Philippines halts workers' deployment to Gulf state

Saudi Arabia and several of its allies on Monday severed relations with Qatar, accusing it of supporting extremism.

People buy snacks at a shop in Qatari capital Doha on June 5, 2017 as the gas-rich Gulf state grappled with a diplomatic crisis after its neighbours cut ties

Labour chief Silvestre Bello said Manila was taking precautions as it fears that problems like food shortages could affect the more than 200,000 Filipinos in Qatar should the crisis worsen.

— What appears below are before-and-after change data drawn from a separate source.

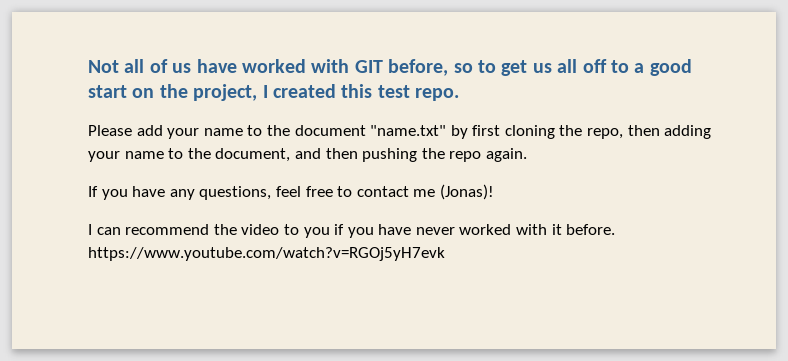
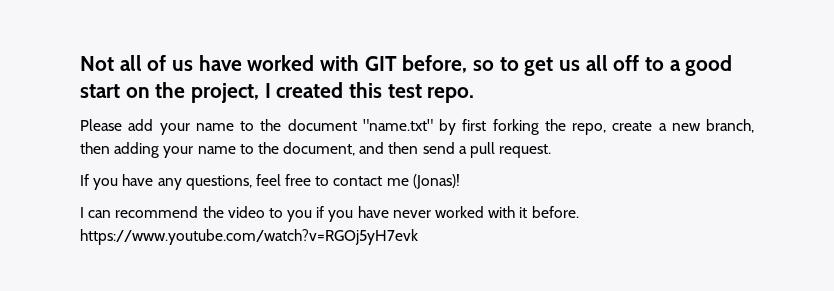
[504,125,555,139] cloning -> [492,119,539,135] forking
(624, 133) none -> [612,119,754,133] create a new branch,
[362,148,527,162] pushing the repo again. -> [422,142,552,158] send a pull request.

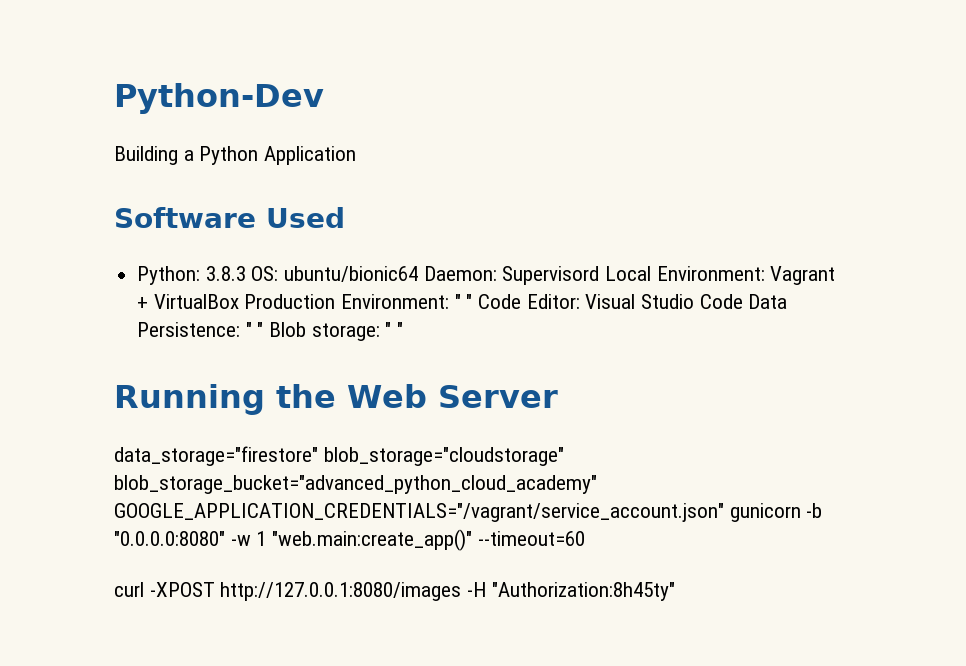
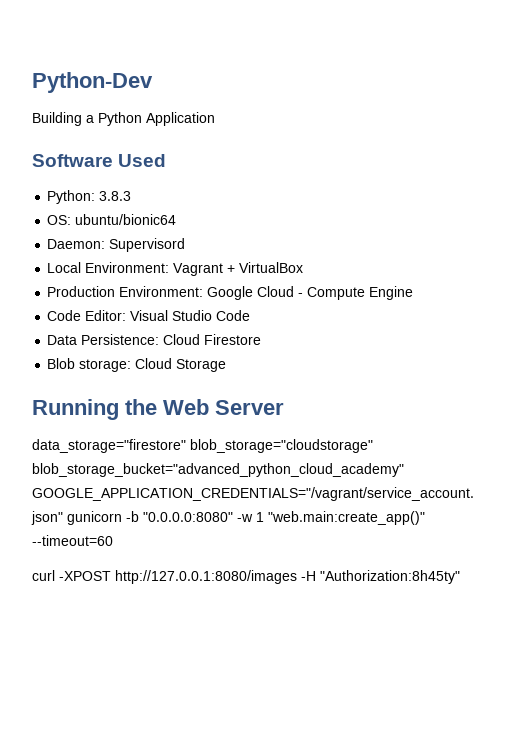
(246, 273) none -> (132, 196) //
(419, 274) none -> (177, 219) //
(600, 275) none -> (186, 245) //
(239, 301) none -> (304, 267) //
[454,294,473,309] " " -> [207,286,414,300] Google Cloud - Compute Engine //
(743, 301) none -> (251, 315) //
[245,322,404,341] " " Blob storage: " " -> [163,334,262,345] [47,358,227,372] Cloud Firestore // Blob storage: Cloud Storage

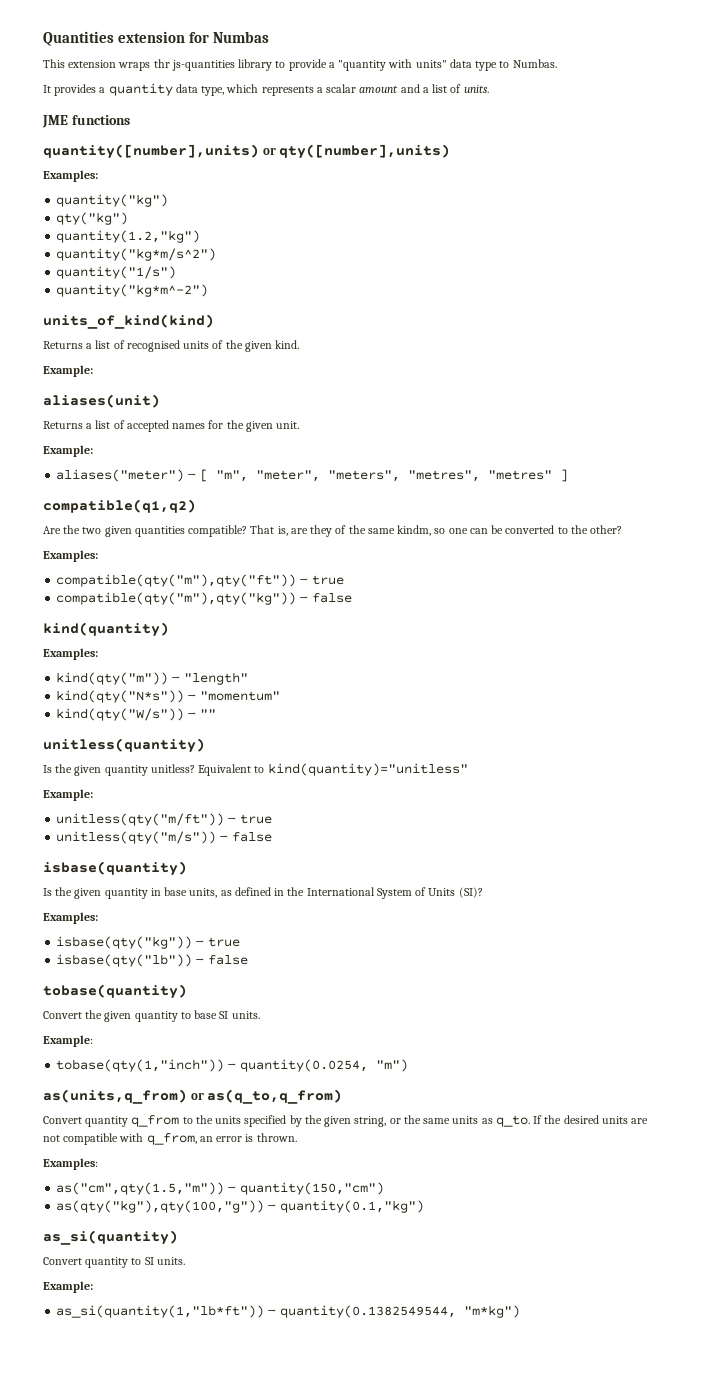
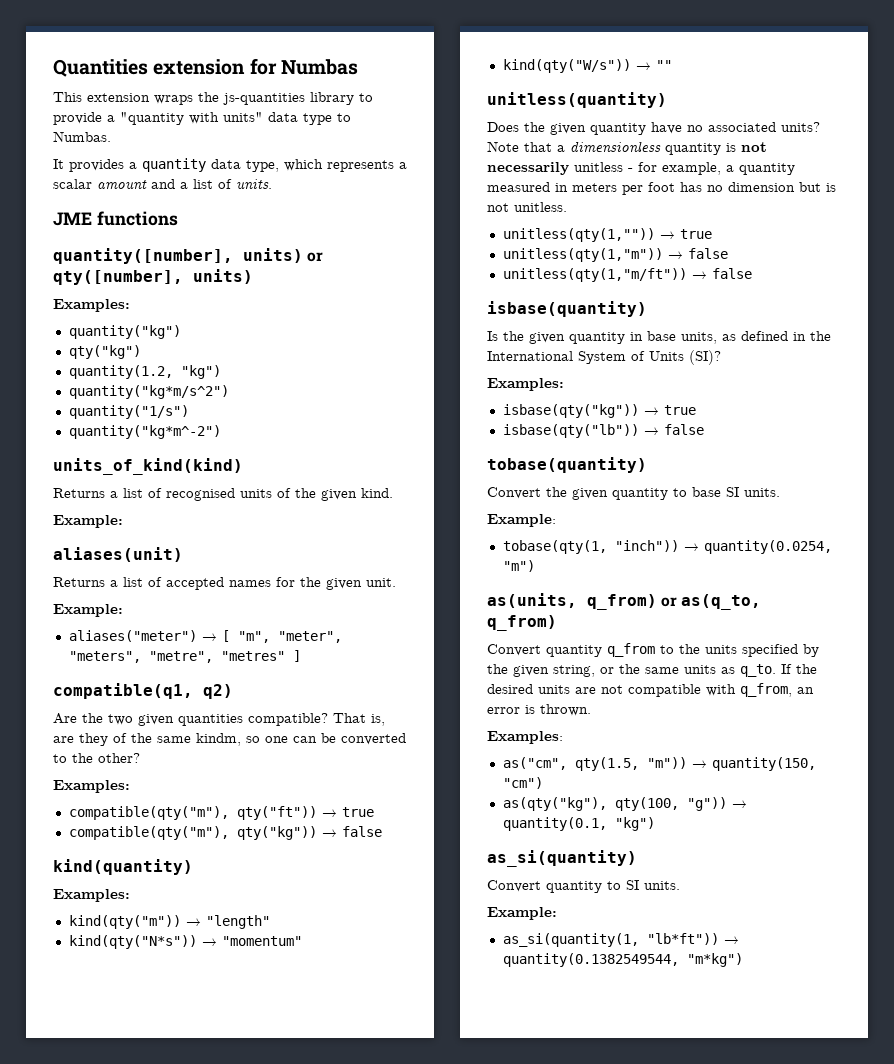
[153,59,170,68] thr -> [198,92,219,102] the
[43,144,451,159] quantity([number],units) or qty([number],units) -> [53,248,324,264] [53,269,253,285] quantity([number], units) or qty([number], units)
[56,230,201,243] quantity(1.2,"kg") -> [68,365,221,379] quantity(1.2, "kg")
[407,470,480,482] "metres", -> [148,651,213,663] "metre",
[43,499,196,513] compatible(q1,q2) -> [53,683,233,699] compatible(q1, q2)
[56,574,344,587] [56,592,297,605] compatible(qty("m"),qty("ft")) → true // compatible(qty("m"),qty("kg")) -> [68,806,374,820] [68,826,317,840] compatible(qty("m"), qty("ft")) → true // compatible(qty("m"), qty("kg"))
[43,763,468,776] [43,789,93,801] [56,813,272,826] [56,831,217,844] Is the given quantity unitless? Equivalent to kind(quantity)="unitless" // Example: // unitless(qty("m/ft")) → true // unitless(qty("m/s")) -> [487,122,820,135] [487,141,767,155] [487,162,795,175] [487,182,836,195] [487,202,567,212] [502,228,712,242] [502,248,728,262] [502,268,687,282] Does the given quantity have no associated units? Note that a dimensionless quantity is not necessarily unitless - for example, a quantity measured in meters per foot has no dimension but is not unitless. // unitless(qty(1,"")) → true // unitless(qty(1,"m")) → false // unitless(qty(1,"m/ft"))
[56,1059,225,1072] tobase(qty(1,"inch")) -> [502,540,679,554] tobase(qty(1, "inch"))
[43,1089,343,1104] as(units,q_from) or as(q_to,q_from) -> [487,593,762,610] [487,615,557,631] as(units, q_from) or as(q_to, q_from)
[56,1182,384,1195] [56,1200,424,1213] as("cm",qty(1.5,"m")) → quantity(150,"cm") // as(qty("kg"),qty(100,"g")) → quantity(0.1,"kg") -> [502,757,816,771] [502,777,543,789] [502,797,747,811] [502,817,655,831] as("cm", qty(1.5, "m")) → quantity(150, "cm") // as(qty("kg"), qty(100, "g")) → quantity(0.1, "kg")
[56,1305,265,1318] as_si(quantity(1,"lb*ft")) -> [502,933,719,947] as_si(quantity(1, "lb*ft"))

Saudi Arabia and several of its allies on Monday severed relations with Qatar, accusing it of supporting extremism, in the biggest diplomatic crisis to have hit the Middle East's Gulf region in years.

Bahrain, Egypt, the United Arab Emirates, Yemen and the Maldives also cut ties with Qatar, which Riyadh accused of supporting groups, including some backed by Iran, "that aim to destabilise the region".

The Gulf states and Egypt said their diplomatic move includes closing transport links with Qatar, which relies on imports from its neighbours.

"We are forseeing a possible problem in Qatar," Bello said at a news conference.

"For example, we know for a fact that Qatar does not produce its own food. If anything happens that they run out of food and food riots will take place, definitely our OFWs (Overseas Filipino Workers)... will be the first victims," he said.

"That's why we really need to make preparatory measures to meet a possible exigency."

Bello said there were 141,000 documented Filipino workers in Qatar as of last year, but the total number could surpass 200,000 if those without proper documents are counted.

The ban will also affect individuals whose papers have been approved or are scheduled to depart for Qatar, according to Bello.

President Rodrigo Duterte's spokesman Ernesto Abella said the actions by the Gulf states may have "some ripple effects" on Filipino workers.

He said government agencies would extend assistance to those affected.

More than 10 million Filipinos work or stay permanently overseas, part of a global diaspora that sends back billions of dollars annually to help prop up the economy.